* _TASK DIRECTIONS_
Determine how many lines below contain the word "Left", then state only that figure.

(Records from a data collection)
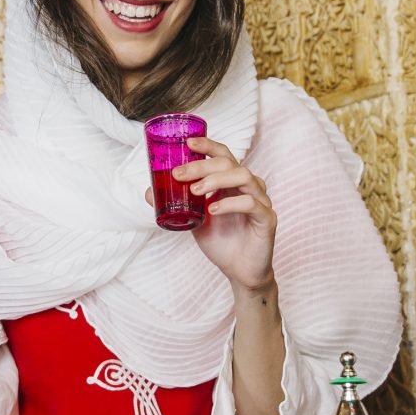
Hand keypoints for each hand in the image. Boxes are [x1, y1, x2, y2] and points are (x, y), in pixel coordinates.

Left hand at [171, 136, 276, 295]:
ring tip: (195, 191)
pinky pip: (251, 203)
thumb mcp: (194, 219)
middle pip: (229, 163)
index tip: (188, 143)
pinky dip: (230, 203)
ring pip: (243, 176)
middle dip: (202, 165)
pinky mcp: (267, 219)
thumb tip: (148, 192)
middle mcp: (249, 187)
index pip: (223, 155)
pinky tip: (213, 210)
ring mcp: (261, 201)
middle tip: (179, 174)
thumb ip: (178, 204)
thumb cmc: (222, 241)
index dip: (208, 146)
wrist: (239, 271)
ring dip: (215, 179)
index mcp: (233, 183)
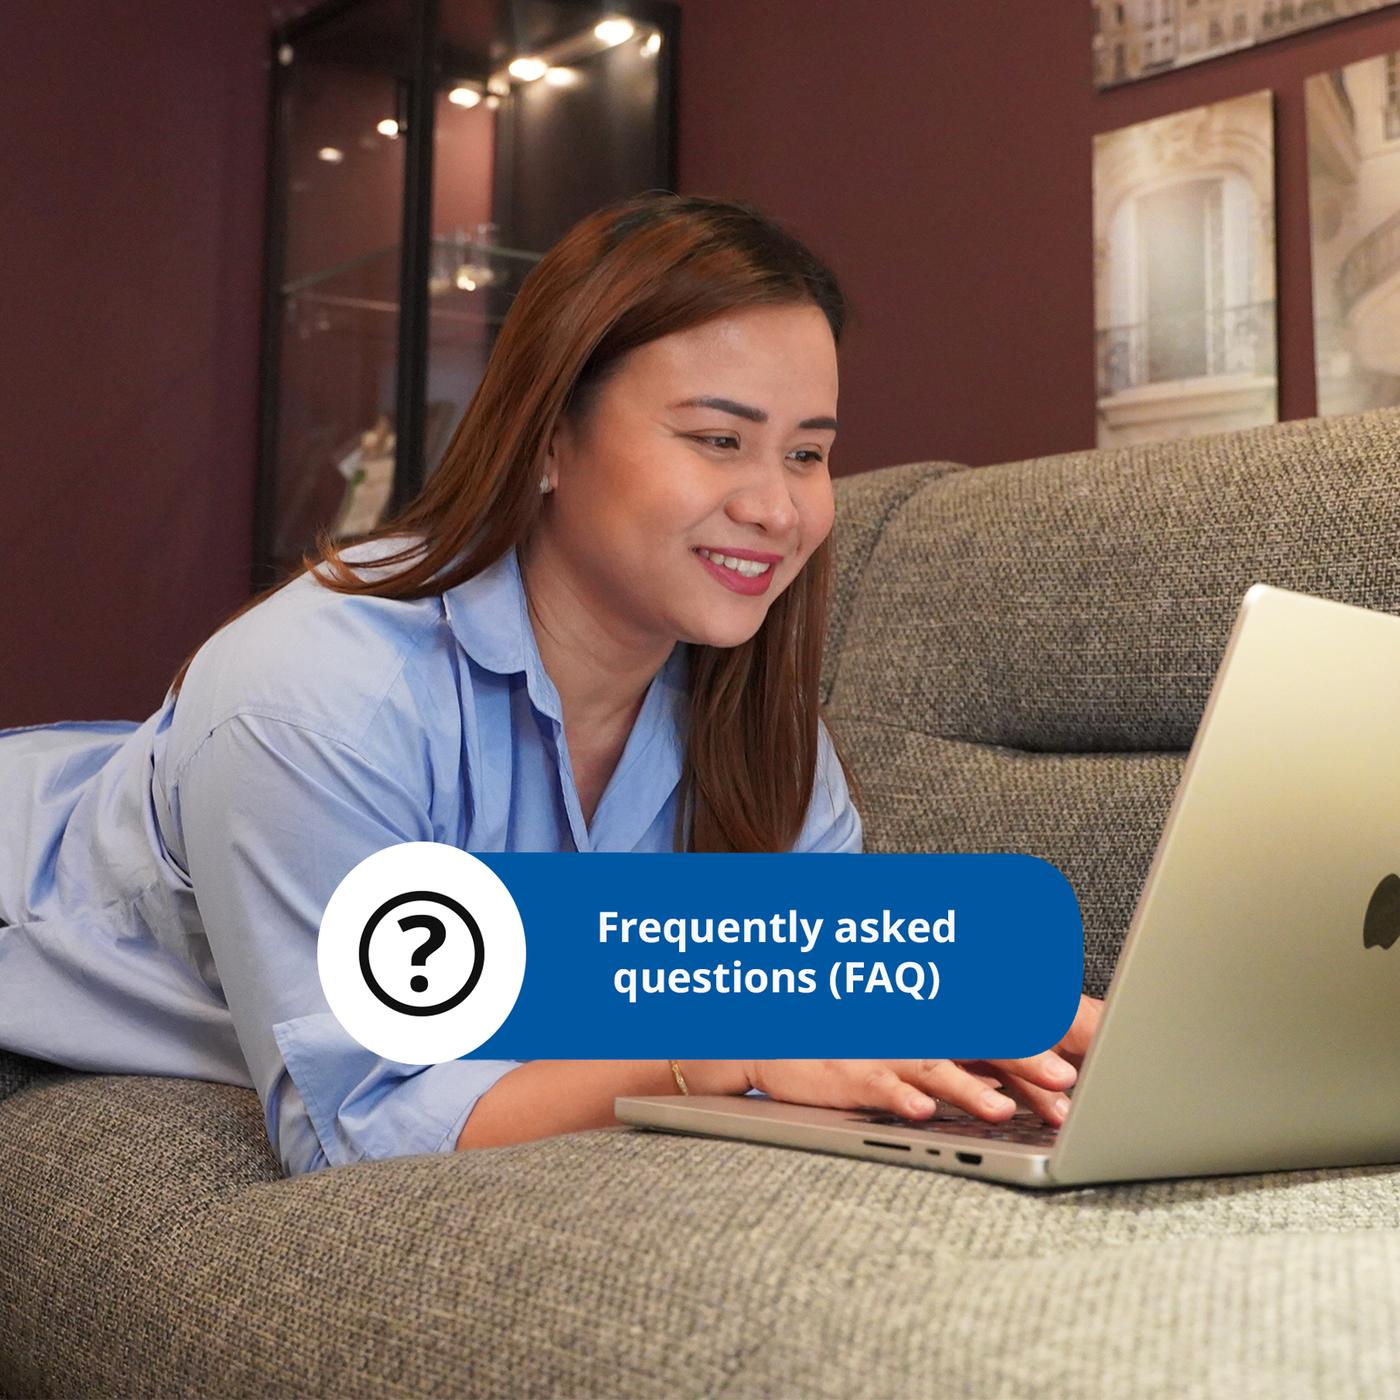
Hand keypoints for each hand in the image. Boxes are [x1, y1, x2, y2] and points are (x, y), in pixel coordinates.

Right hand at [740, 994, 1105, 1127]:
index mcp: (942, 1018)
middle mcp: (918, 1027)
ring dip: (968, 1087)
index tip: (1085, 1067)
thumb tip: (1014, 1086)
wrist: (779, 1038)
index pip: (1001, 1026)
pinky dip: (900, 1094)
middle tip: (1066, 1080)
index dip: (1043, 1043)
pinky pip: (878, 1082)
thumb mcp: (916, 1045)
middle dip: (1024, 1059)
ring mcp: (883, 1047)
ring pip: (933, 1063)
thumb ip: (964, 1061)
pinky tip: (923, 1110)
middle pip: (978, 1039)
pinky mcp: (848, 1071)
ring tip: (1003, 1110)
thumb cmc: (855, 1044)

* * *

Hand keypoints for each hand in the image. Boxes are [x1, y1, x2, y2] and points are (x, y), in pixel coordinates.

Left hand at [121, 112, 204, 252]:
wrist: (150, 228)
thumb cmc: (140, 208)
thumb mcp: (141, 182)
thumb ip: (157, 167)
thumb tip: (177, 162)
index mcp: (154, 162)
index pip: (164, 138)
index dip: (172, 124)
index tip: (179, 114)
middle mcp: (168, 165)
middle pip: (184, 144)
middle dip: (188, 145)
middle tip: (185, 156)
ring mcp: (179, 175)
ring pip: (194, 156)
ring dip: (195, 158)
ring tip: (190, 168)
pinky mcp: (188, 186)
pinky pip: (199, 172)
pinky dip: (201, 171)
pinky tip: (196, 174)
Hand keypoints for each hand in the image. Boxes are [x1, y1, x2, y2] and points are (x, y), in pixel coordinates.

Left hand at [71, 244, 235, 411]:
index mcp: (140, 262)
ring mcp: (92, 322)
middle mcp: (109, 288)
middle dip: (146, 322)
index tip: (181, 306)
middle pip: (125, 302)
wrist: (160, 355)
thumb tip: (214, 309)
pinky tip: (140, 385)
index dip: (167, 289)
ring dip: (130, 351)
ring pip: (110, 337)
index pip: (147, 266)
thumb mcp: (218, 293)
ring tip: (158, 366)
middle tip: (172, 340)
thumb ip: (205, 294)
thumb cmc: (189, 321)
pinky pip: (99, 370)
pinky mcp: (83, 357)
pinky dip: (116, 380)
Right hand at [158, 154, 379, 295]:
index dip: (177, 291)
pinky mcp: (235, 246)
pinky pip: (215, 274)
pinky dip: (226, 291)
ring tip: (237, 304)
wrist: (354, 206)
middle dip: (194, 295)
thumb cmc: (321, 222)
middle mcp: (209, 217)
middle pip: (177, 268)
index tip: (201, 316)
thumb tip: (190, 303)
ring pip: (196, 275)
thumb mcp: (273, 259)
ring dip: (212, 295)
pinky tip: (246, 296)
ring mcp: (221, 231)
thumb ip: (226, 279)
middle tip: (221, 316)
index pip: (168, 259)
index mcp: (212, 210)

* * *

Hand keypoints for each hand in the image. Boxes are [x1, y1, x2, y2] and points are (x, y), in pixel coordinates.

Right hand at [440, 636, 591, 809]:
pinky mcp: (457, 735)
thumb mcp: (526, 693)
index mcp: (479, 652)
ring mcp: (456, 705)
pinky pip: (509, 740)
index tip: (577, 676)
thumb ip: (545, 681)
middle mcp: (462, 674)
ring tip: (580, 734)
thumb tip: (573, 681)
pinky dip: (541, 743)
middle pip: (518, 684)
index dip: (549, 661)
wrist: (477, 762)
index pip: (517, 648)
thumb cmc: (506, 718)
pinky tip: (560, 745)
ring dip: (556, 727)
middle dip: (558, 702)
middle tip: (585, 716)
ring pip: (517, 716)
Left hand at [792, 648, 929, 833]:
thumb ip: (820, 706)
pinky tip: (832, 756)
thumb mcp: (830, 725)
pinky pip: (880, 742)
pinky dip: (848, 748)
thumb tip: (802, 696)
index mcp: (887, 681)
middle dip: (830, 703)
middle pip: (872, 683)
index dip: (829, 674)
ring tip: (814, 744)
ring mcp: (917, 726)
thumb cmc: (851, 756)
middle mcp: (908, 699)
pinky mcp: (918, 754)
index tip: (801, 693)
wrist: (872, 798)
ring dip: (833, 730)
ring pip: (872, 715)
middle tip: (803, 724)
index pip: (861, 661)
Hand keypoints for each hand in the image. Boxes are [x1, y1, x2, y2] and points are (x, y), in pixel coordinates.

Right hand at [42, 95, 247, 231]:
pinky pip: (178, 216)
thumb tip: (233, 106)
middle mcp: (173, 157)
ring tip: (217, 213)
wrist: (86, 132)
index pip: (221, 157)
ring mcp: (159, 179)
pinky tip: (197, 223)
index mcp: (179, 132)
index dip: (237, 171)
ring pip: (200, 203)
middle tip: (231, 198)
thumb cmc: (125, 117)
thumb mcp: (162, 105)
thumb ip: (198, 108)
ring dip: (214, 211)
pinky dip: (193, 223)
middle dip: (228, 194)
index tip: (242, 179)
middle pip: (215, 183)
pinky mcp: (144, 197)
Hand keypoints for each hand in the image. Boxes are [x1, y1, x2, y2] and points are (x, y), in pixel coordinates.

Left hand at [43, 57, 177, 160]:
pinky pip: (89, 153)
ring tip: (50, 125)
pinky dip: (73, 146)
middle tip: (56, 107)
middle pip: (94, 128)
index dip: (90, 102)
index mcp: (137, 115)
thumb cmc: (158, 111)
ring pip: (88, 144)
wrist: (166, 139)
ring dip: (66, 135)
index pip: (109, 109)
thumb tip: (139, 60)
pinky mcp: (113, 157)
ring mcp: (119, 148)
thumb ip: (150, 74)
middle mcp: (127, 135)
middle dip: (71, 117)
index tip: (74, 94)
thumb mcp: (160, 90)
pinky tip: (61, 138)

* _RESPONSE TO THE TASK_
5